A pesquisadora ressaltou que
não adianta ter apenas um planejamento do governo federal, “tem que haver ação
na ponta. A articulação entre os entes federal, estaduais e municipais é muito
importante”. Para ela, as políticas voltadas para a as doenças negligenciadas
são tratadas como política de governo e não de Estado, e por isso é muito comum
que sejam suspensas a cada troca de governo.
“Esse tema não deve sair da
agenda política, ele está muito presente na agenda dos cientistas, mas isso por
si só não é o suficiente. Os resultados das pesquisas têm que ser colocado na
agenda política do país” frisou Tânia, acrescentando que o investimento em
educação é fundamental.
De acordo com dados do
Ministério da Saúde, em 2012 foram registrados mais de 33 mil novos casos de
hanseníase, considerada uma das doenças mais antigas que acometem o homem e que
tem cura. Os estados de Mato Grosso, Maranhão e do Tocantins apresentaram em
2012 alta incidência da doença, enquanto todos os estados da Região Sul, Rio de
Janeiro, Minas Gerais e São Paulo, na Região Sudeste, somados ao Rio Grande do
Norte, no Nordeste, alcançaram a meta de eliminação da hanseníase como problema
de saúde pública.
A pesquisadora explicou que com o avanço das pesquisas na saúde a letalidade
das doenças negligenciadas diminuiu em relação à do século 19, porém, a
convivência prolongada com elas traz mais morbidades. “A mortalidade hoje no
Brasil é muito mais causada por doenças cardiovasculares, câncer, doenças
crônicas. Essas doenças infecciosas da pobreza conseguem ser controladas, menos
de 5% da população morrem em consequência delas. No entanto, elas são muito
frequentes, em crianças atrapalham o rendimento escolar, atrapalham o
crescimento, em adultos atrapalham a inserção no mercado de trabalho, de forma
que sustenta um círculo que mantém a pobreza” diz a especialista.
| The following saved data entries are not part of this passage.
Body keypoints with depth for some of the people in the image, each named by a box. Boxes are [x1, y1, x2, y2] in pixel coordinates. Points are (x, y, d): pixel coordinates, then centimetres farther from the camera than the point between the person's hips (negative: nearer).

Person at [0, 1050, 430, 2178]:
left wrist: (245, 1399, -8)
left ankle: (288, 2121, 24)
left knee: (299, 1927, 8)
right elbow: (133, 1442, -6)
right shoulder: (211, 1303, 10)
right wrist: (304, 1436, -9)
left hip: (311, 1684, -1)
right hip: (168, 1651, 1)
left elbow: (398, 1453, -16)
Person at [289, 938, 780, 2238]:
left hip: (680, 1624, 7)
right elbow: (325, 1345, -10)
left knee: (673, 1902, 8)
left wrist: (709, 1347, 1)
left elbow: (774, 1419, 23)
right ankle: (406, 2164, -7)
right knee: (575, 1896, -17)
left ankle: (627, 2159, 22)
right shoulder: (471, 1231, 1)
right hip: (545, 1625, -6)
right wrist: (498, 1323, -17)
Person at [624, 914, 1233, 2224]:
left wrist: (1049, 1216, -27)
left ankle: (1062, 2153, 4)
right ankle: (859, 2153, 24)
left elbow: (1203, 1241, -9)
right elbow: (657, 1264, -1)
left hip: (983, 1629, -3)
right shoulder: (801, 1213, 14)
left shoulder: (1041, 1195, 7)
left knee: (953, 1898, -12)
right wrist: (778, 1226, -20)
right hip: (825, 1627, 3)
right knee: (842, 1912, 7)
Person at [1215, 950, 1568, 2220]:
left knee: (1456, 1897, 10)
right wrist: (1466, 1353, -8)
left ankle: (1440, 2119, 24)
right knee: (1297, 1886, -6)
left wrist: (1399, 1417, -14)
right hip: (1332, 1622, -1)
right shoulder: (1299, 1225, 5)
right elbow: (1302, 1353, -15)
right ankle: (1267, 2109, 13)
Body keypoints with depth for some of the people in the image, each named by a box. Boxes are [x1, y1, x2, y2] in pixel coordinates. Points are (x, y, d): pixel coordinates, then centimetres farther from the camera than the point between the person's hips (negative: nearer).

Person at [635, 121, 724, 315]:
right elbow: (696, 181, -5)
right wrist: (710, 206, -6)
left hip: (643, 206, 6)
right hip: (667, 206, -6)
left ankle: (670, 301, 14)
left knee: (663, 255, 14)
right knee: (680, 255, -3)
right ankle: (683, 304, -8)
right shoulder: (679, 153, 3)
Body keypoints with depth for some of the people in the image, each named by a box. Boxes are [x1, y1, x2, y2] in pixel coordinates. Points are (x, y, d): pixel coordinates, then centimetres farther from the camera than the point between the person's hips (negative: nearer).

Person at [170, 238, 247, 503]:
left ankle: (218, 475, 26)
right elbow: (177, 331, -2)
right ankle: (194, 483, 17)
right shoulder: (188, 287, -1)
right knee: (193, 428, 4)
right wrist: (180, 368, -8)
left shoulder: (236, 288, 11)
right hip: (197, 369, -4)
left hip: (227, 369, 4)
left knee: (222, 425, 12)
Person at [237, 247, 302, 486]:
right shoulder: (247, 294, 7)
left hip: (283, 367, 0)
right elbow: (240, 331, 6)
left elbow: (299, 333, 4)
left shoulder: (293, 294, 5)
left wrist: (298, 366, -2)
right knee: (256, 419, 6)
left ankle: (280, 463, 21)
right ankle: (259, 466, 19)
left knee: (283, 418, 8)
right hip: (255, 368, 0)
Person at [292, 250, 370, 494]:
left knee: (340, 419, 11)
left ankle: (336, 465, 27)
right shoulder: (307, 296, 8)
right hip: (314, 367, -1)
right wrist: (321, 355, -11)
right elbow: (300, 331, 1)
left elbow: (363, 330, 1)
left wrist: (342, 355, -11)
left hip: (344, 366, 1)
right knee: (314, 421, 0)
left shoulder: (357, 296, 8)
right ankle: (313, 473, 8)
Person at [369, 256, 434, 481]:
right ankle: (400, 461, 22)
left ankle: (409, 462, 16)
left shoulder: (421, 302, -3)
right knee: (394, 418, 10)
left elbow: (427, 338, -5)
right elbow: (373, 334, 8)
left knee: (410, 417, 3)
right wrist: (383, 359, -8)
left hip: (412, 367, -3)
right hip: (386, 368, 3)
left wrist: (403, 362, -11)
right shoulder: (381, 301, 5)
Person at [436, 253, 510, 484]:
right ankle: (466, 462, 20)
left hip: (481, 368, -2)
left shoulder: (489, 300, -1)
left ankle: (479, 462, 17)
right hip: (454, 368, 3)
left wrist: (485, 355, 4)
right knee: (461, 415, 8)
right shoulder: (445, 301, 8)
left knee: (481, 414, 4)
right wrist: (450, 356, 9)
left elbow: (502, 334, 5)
Ao mesmo tempo em que o SUS
precisa lidar com essas doenças, aumenta o número de pessoas acometidas por
males intimamente relacionados ao ritmo de vida mais acelerado, às cobranças e
ao sedentarismo, cada vez mais comuns na vida de quem vive nas metrópoles.
“Obesidade, hipertensão arterial, diabetes mellitus, depressão, problemas de
tireoide, dor nas costas, doenças ocupacionais, são as doenças que mais
atormentam a sociedade moderna”, avalia Samira Layaun, médica especialista em
medicina preventiva e consultora de saúde e qualidade de vida.
Na avaliação da
especialista, falta estrutura e investimento em saúde pública para atender à
demanda ocasionada por essas doenças. Mesmo figurando em agendas de saúde tão
distintas, tanto as doenças negligenciadas como as ditas “da vida moderna”
precisam de investimento maciço em educação.
“O governo deveria investir
mais em campanhas educativas e ações que estimulem as pessoas a adotar bons
hábitos alimentares, de sono, exercícios, entre outros. De outro lado, as
pessoas deveriam aderir a esses bons hábitos. Procurar alimentar-se e
hidratar-se corretamente, dormir, no mínimo, oito horas por noite, praticar
exercícios com regularidade, manter o peso e o estresse sob controle, ficar
longe do cigarro, do álcool, das drogas, praticar boas ações e nutrir bons
sentimentos. São práticas que colaboram tanto na prevenção como no tratamento
das doenças da vida moderna”, reforçou Samira à Agência Brasil.